*TESTO DOCUMENTO*.
- - -
Il porto di Capodistria amplia le aree di stoccaggio verso Ancarano

Sul lato di Ancarano del porto, l’aspetto dell’area sta cambiando nuovamente. In un’ampia zona sono in corso i lavori preparatori per la realizzazione di nuovi spazi di stoccaggio, destinati principalmente al deposito di veicoli.

Nella parte sinistra dell’area gli interventi sono già ben visibili. Il terreno viene preparato e l’area sta assumendo un nuovo aspetto, che preannuncia un ulteriore ampliamento delle attività portuali. Dall’altra parte, invece, per ora rimangono terreni agricoli. L’area è recintata e l’accesso è limitato anche da un cartello di avvertimento con la scritta «Pericolo di morte».
- - -
Puoi trascrivere alla lettera il testo sul porto di Capodistria da «Sul lato di» fino a «deposito di veicoli.» compreso? Le voci provengono da un'altra fonte.

*Voci di dati raccolte*.
- - -
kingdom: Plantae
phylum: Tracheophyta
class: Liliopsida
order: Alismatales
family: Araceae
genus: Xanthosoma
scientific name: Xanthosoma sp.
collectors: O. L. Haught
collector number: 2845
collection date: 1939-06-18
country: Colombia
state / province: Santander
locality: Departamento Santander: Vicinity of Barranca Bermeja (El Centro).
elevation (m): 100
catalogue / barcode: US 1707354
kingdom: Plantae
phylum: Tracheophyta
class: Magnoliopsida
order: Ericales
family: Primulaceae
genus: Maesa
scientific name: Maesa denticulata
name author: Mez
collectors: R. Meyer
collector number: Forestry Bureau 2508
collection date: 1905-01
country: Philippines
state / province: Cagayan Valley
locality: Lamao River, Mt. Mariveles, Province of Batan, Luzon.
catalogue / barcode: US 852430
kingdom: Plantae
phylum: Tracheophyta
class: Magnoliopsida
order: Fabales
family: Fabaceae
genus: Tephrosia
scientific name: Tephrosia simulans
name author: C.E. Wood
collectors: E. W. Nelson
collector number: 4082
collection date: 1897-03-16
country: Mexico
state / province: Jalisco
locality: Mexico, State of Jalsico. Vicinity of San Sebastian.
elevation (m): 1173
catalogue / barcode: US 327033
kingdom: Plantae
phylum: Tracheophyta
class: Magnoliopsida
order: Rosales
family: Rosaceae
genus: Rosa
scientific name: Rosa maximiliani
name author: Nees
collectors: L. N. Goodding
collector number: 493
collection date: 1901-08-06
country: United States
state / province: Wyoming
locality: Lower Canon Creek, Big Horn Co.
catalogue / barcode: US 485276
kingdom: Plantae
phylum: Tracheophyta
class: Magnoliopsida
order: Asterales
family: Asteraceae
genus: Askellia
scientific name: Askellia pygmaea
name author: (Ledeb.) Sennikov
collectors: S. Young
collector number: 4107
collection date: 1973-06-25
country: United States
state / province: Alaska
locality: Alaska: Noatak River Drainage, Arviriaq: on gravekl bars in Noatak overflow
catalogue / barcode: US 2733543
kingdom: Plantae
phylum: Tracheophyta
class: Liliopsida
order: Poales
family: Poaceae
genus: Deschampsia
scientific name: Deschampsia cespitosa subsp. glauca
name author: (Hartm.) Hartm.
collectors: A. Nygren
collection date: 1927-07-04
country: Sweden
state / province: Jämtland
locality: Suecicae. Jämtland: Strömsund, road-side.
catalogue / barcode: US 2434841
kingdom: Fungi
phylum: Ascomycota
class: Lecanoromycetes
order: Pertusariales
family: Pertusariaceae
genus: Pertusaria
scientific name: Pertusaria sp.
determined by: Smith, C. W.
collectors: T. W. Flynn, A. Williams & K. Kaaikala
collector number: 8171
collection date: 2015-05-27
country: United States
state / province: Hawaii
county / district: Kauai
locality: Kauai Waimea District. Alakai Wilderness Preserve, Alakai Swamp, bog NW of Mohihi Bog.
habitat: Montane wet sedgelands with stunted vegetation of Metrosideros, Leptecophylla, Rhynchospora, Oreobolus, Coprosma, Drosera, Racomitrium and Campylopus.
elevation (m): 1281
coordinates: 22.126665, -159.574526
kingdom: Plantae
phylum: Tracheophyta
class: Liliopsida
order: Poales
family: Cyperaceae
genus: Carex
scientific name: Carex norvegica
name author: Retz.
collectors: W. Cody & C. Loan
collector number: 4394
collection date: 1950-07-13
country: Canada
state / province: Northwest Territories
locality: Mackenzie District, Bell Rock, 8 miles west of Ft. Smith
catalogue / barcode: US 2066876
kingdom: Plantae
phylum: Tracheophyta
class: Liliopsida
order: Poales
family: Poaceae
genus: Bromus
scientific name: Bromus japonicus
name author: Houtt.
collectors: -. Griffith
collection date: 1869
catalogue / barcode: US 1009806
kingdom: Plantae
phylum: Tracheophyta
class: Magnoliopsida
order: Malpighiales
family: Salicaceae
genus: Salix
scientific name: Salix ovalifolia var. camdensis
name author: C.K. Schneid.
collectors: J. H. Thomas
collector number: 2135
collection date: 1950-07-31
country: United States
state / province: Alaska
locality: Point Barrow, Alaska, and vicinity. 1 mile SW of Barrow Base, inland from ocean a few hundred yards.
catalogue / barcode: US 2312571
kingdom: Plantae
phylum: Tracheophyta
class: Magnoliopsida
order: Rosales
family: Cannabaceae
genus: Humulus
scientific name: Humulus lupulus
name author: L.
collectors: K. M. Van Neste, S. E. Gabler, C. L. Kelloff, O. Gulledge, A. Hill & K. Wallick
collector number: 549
- - -
*SPAZIO RISPOSTA*.
Sul lato di Ancarano del porto, l’aspetto dell’area sta cambiando nuovamente. In un’ampia zona sono in corso i lavori preparatori per la realizzazione di nuovi spazi di stoccaggio, destinati principalmente al deposito di veicoli.